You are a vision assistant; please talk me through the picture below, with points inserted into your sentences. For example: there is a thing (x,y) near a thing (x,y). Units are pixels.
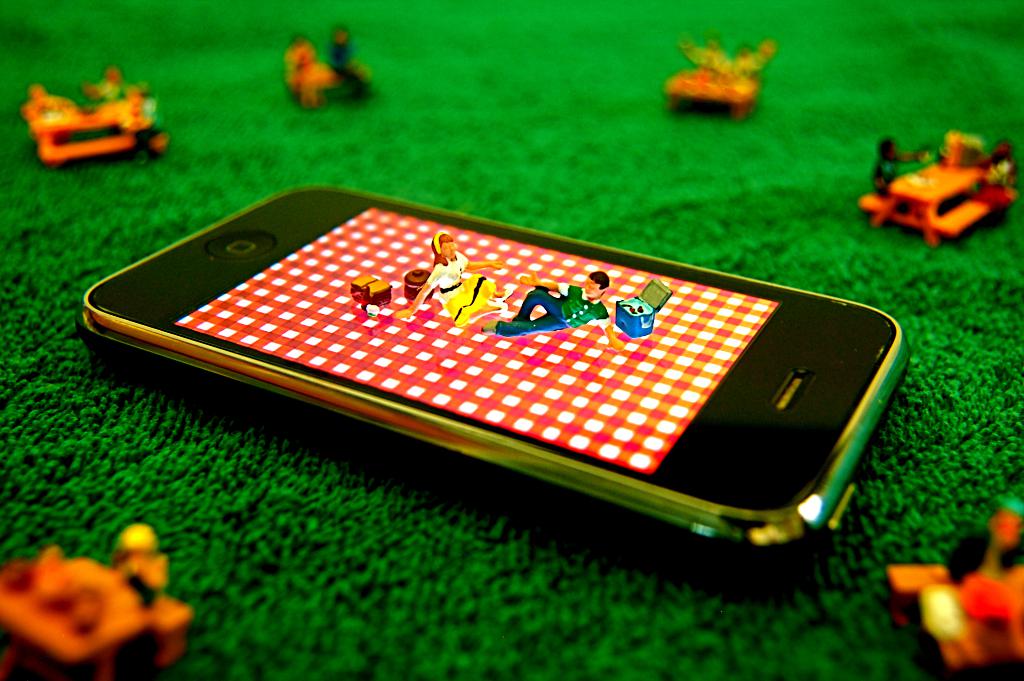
In this image in the center (442,368) there is a mobile phone (575,433) and there are toys (759,78).
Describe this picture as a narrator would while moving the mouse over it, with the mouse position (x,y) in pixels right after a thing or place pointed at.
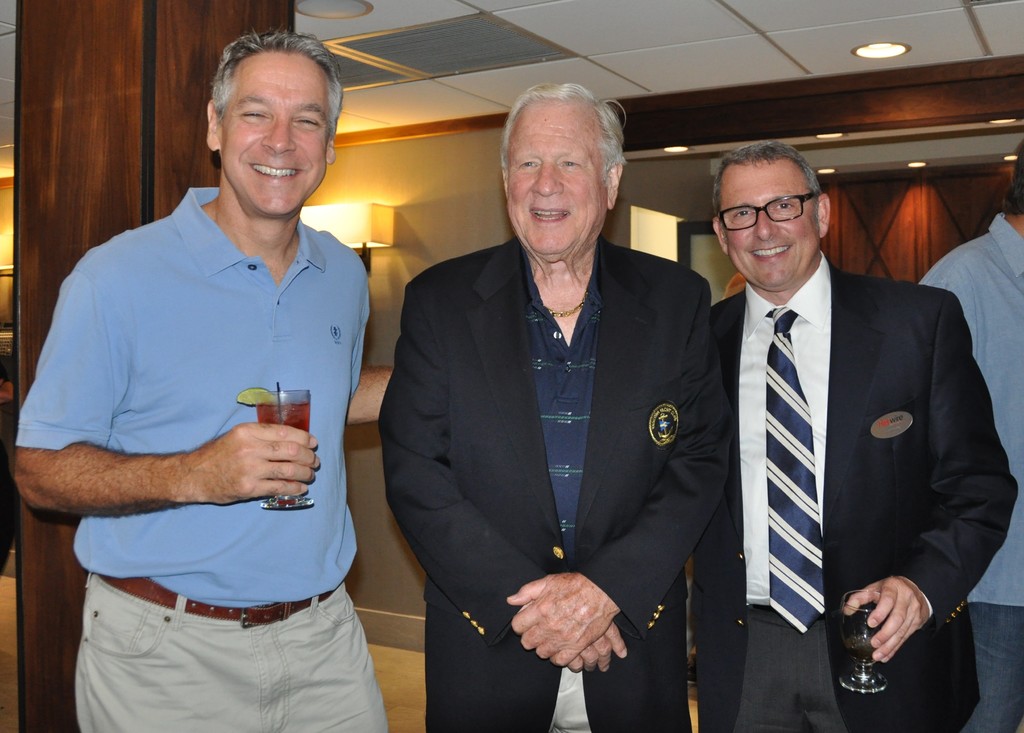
In the image there are three men (582,333) standing in the foreground (508,545) and posing for the photo and behind them there is a wall (420,181) and a light (308,216).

▸ **Problem statement**:
Please keep every line of the data the same when you reproduce it, and keep every picture out.

▸ **Your response**:
You are a vision assistant; please talk me through the picture below, with points inserted into your sentences. For example: there is a thing (x,y) near a thing (x,y). Units are pixels.
In this image in the center (442,368) there is a mobile phone (575,433) and there are toys (759,78).
Describe this picture as a narrator would while moving the mouse over it, with the mouse position (x,y) in pixels right after a thing or place pointed at.
In the image there are three men (582,333) standing in the foreground (508,545) and posing for the photo and behind them there is a wall (420,181) and a light (308,216).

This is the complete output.